Soon she nodded off too. Behind her Judy Hickey and Rupert Green were talking about someone they knew who had gone to an Ashram in India and everyone had to wear yellow or saffron. In front of her Kev Kennedy was half-listening as Mikey Burns explained a card trick with a glass of water. Mikey said that it was better if you saw it done but you could still grasp the point if you concentrated.

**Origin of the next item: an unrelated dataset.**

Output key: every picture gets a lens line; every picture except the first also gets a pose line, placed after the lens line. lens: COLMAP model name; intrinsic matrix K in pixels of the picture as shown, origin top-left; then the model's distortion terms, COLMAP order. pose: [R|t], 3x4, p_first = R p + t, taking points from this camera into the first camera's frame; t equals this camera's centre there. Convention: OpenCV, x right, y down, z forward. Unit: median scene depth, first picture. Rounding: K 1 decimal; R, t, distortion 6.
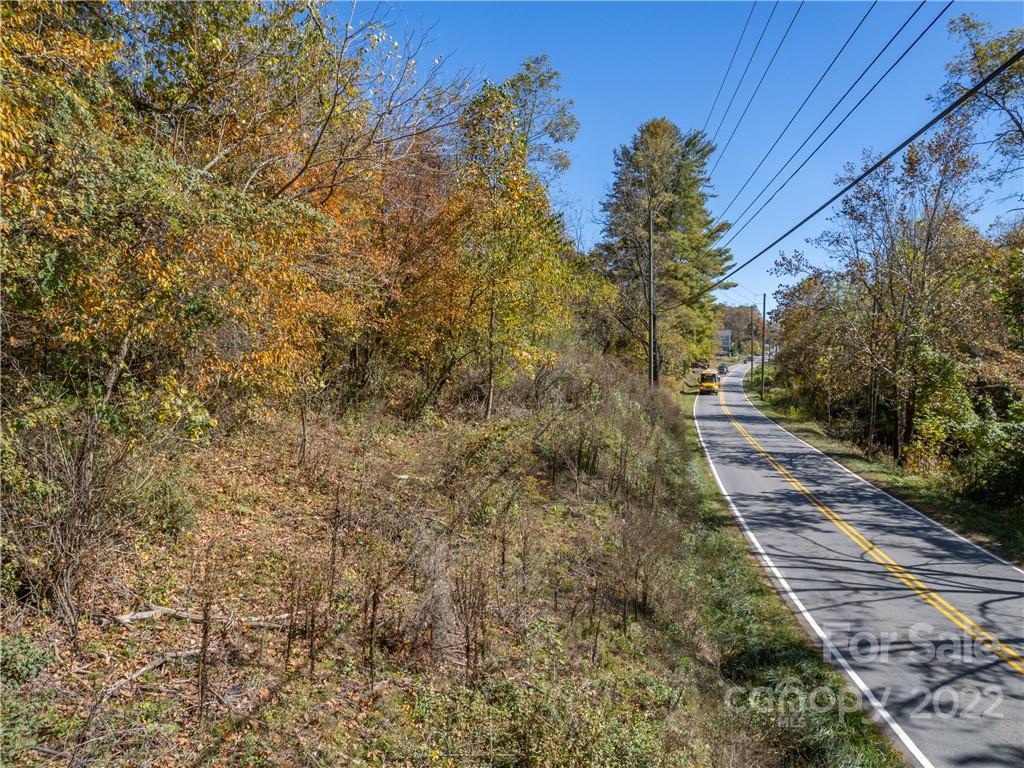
lens RADIAL K [[737.8, 0, 513.7], [0, 737.8, 384.1], [0, 0, 1]] dist [-0.077304, 0.067403]
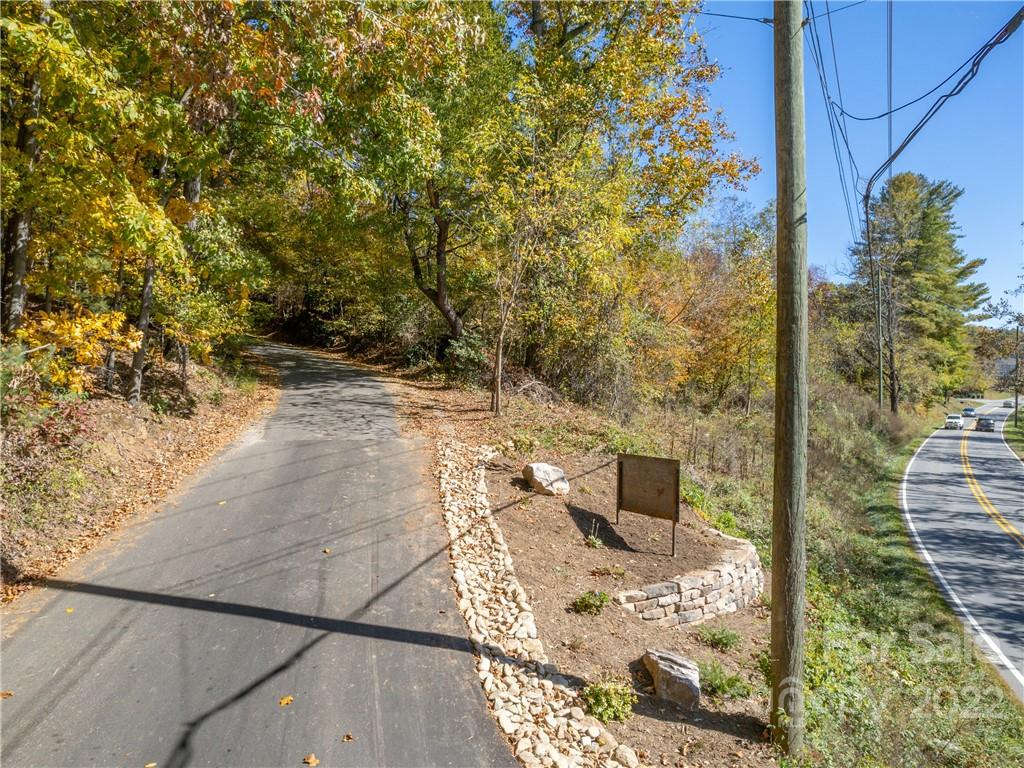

In front of them Tom was saying something to Celia; she was nodding and agreeing with it, whatever it was. It was very comfortable and warm, and even if she did lean over a bit in sleep and slump on top of
Dee, well it didn’t matter. She wouldn’t have let herself doze if she were beside one of the men. Or indeed beside Judy Hickey: there was something very odd about her.
Nancy was asleep.
Her mother was still at the kitchen table when she got in. She was writing a letter to her daughter in America.
‘There you are,’ she said.
‘All in one piece,’ said Nancy.
It wasn’t much of a greeting between mother and daughter when the whole country had been crossed. But they had never been a demonstrative family. No hugging and kissing, no linking arms.
‘How was the journey?’ her mother asked.
‘Oh, the same. I had a bit of a sleep so I have a crick in my neck.’ Nancy rubbed it thoughtfully.
‘It’s great to be able to sleep on that road, with maniacs screeching past you in all directions.’
‘Oh, it’s not that bad.’ Nancy looked around. ‘Well, what’s been happening?’
Her mother was poor at handing out news. Nancy would have liked her to get up, wet a pot of tea and come back full of detail and information. She wanted to hear the week’s events and who had been home, who had been heard from, who had revealed what. But somehow it was never like that.
‘Whatever happens? Nothing’s been happening –
weren’t you here until Sunday night?’ Her mother went back to the letter, sighing, ‘Do you never write to Deirdre at all? Wouldn’t it be a Christian thing to write to your own sister in America and tell her what’s going on? She loves to hear little things you know.’